Bonnie sat huddled in her rocking chair with a thick sweater wrapped around her. She also sat underneath an outdoor heater (the kind restaurants use so their customers can eat outdoors even in chilly weather). It had turned off a little cooler, but 78 degrees didn't seem cool enough for all that to us.
When I noticed Bonnie starting to look tired, I stood up and told her we'd better go. We didn't want to overstay our welcome. I asked if Bonnie had anyone that checked in on her daily and she replied no. She pulled something out from around her neck and told us it was a Life Alert necklace. She explained she'd fallen 3 times in the last couple of weeks and had been unable to get anyone to help her. Her daughter, who lives in another state, made Bonnie agree to wear the necklace telling her it would give her peace of mind knowing help was just a button push away. I told Bonnie she could call us at any time and we'd come immediately to help. I made a mental note to check in on her every few days. We said our goodbyes and I bent down to hug Bonnie. I could feel her bony shoulders through the sweater and realized her poor, little body was declining rapidly.
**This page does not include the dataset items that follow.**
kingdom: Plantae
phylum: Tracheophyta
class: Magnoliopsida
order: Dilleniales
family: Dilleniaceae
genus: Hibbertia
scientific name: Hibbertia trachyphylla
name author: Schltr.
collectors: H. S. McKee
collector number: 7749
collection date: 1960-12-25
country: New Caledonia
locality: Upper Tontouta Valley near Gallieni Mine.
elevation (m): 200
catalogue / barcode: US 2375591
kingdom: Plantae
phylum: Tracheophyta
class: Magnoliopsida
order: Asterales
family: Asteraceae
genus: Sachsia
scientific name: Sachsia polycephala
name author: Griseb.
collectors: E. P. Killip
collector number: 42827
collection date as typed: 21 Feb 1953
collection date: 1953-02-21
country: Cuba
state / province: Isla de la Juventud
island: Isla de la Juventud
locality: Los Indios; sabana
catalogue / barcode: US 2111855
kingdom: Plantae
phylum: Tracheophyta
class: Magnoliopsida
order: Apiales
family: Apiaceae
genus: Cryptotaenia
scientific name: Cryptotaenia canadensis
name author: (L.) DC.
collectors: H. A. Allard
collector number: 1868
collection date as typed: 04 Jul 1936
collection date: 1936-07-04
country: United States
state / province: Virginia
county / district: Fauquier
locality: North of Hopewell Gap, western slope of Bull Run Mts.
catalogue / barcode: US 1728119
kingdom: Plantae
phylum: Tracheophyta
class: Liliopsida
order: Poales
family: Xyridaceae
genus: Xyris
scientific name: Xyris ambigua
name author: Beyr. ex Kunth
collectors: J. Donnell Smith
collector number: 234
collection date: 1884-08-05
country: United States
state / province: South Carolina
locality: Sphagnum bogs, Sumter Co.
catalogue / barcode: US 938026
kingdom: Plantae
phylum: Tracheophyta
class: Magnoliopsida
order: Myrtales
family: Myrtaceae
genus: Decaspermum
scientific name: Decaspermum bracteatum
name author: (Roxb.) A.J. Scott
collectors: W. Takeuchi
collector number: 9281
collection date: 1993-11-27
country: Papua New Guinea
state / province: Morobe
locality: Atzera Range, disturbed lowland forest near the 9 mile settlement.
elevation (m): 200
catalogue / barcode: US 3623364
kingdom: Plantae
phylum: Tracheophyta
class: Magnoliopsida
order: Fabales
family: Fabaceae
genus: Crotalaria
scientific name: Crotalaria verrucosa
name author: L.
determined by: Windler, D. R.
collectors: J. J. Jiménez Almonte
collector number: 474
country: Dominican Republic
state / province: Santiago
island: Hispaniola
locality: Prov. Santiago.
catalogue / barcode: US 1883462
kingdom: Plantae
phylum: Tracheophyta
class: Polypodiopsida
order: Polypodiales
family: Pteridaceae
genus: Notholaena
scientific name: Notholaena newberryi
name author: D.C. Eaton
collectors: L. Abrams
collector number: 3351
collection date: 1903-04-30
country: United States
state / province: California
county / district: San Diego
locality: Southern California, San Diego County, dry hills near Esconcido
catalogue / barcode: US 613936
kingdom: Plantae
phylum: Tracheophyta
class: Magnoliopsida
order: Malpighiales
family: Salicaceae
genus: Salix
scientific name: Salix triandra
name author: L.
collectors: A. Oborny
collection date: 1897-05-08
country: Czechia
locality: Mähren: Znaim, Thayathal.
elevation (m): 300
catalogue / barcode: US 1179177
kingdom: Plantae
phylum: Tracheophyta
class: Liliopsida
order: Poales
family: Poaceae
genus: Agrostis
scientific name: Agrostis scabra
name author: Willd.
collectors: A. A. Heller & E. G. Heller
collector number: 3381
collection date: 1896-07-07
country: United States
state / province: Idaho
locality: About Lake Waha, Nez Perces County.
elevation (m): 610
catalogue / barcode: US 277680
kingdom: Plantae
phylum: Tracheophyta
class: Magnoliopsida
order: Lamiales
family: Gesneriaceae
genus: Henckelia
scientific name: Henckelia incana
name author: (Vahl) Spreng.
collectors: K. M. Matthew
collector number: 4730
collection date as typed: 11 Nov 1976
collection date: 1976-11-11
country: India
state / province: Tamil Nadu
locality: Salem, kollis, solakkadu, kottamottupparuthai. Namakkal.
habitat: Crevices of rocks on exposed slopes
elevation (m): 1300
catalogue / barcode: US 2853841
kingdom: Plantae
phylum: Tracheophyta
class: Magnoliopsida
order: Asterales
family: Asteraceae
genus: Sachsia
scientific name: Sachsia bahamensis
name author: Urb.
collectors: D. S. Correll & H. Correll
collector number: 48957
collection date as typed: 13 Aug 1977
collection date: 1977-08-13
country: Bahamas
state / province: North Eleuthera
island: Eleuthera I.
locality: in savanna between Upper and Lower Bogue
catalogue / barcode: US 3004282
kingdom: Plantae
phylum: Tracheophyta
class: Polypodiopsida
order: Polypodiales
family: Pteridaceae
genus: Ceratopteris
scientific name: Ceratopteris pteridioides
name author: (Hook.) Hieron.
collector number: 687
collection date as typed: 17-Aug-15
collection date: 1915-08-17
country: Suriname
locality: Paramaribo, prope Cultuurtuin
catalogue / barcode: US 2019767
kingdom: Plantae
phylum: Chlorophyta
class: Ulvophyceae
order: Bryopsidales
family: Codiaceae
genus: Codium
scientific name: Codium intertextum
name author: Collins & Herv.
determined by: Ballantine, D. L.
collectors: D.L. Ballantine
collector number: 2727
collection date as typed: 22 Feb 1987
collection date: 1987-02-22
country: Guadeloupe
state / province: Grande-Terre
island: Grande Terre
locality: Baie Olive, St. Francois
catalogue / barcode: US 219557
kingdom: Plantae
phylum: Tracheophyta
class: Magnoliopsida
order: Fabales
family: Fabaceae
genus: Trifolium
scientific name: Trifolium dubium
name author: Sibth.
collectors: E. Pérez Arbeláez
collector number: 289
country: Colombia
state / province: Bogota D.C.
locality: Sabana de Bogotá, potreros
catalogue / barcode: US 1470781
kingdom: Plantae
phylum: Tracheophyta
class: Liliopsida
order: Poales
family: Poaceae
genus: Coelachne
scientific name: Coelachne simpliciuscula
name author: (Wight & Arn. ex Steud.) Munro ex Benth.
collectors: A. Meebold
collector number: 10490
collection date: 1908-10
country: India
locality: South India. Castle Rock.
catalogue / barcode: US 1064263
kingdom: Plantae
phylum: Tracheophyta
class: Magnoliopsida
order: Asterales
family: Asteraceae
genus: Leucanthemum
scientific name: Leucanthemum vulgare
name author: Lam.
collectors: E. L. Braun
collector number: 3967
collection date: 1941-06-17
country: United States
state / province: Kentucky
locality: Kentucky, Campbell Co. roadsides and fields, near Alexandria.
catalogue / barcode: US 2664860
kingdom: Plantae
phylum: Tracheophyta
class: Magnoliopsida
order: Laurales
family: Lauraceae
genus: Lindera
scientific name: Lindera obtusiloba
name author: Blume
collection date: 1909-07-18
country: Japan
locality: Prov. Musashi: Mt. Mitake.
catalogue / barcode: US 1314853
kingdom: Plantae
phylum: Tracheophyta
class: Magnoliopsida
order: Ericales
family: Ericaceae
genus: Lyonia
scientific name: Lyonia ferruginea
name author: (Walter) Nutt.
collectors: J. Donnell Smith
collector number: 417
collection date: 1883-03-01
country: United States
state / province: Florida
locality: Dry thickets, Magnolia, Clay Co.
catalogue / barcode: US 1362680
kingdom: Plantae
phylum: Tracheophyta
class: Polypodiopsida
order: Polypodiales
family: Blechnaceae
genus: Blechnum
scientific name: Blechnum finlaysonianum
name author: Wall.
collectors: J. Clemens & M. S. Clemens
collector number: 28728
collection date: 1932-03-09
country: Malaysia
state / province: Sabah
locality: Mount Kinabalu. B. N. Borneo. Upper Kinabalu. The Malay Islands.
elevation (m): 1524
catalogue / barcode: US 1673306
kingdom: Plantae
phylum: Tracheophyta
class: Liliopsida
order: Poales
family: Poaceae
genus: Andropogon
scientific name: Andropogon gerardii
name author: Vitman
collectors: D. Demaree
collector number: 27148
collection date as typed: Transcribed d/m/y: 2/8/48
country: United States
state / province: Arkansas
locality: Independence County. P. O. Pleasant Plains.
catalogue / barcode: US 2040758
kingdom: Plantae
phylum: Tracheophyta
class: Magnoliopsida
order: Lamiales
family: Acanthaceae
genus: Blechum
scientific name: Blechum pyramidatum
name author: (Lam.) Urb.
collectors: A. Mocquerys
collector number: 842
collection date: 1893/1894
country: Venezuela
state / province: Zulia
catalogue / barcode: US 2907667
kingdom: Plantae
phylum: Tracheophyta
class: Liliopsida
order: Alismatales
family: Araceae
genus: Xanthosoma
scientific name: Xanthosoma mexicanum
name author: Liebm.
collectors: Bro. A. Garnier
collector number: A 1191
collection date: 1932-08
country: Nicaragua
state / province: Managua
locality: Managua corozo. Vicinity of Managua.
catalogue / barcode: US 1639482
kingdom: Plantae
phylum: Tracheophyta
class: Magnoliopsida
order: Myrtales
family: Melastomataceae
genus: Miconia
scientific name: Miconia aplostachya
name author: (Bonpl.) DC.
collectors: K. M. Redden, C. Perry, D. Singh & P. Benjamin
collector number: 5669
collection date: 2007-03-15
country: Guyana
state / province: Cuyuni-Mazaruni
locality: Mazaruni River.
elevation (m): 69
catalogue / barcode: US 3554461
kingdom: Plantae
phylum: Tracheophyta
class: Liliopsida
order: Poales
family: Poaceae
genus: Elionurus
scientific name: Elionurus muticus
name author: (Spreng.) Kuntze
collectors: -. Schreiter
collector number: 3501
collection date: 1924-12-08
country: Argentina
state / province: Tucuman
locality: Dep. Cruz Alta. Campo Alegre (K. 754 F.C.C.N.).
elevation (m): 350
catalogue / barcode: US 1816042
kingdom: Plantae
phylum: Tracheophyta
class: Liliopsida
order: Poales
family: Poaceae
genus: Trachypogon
I didn't talk much on the ride back home. It was so hard to see Bonnie in her current state. It was only natural, I guess, to think about my own mortality now. I'd never really given it much thought. After surgery, I just figured I was now "cancer free" although the doctors had never said it.
Tomorrow I will see my oncologist again. Every 3 months I go for checkups. I'll mention several things to him that have been concerning me...my overwhelming lack of energy, insomnia, and a new lump I've found in my neck. I'm hesitant to mention the lump for fear of more testing, but you see, that's the thing with cancer. You're always on the lookout for anything new because it could show up any time, any where. That's why the doctors tell you to pay close attention to your body after diagnosis and that's why so many women freak out at any and every little lump or growth they find. Bonnie's cancer came back in her spine and has now traveled to other parts of her body. I can only imagine how she felt when she discovered a change that signaled a red flag to her doctor after 22 years.
Seeing Bonnie "OTH" was very difficult. It made me realize how very quickly things can change. I felt so sorry for her and I was so glad we took the time to visit with her. I wondered why Bonnie chose to go through treatment again. She'd already been through it many years earlier, but why now, in this late stage of her life? When she was younger, I'm sure she chose to go through it to prolong her life. Chemotherapy and radiation are so hard on a young person. I can't begin to imagine how difficult they must be on a person in their 80's. But that's the thing...we always cling to hope, don't we? When we stop hoping and stop fighting, cancer wins...so we can never give up. We have to keep on fighting. Bonnie is my hero. She's fought this battle once before and won.I surely hope she can do it again. If she can do it, I can too.
This weekend, as I walk my first 5K with the Susan G. Komen "Race for the Cure," I'll be walking for Bonnie "OTH" too. She can't physically be there, but I'll walk in her honor. Bonnie "UTH" will make it a point to keep going even when the battle is tough. I have to cling to hope, just like Bonnie "OTH."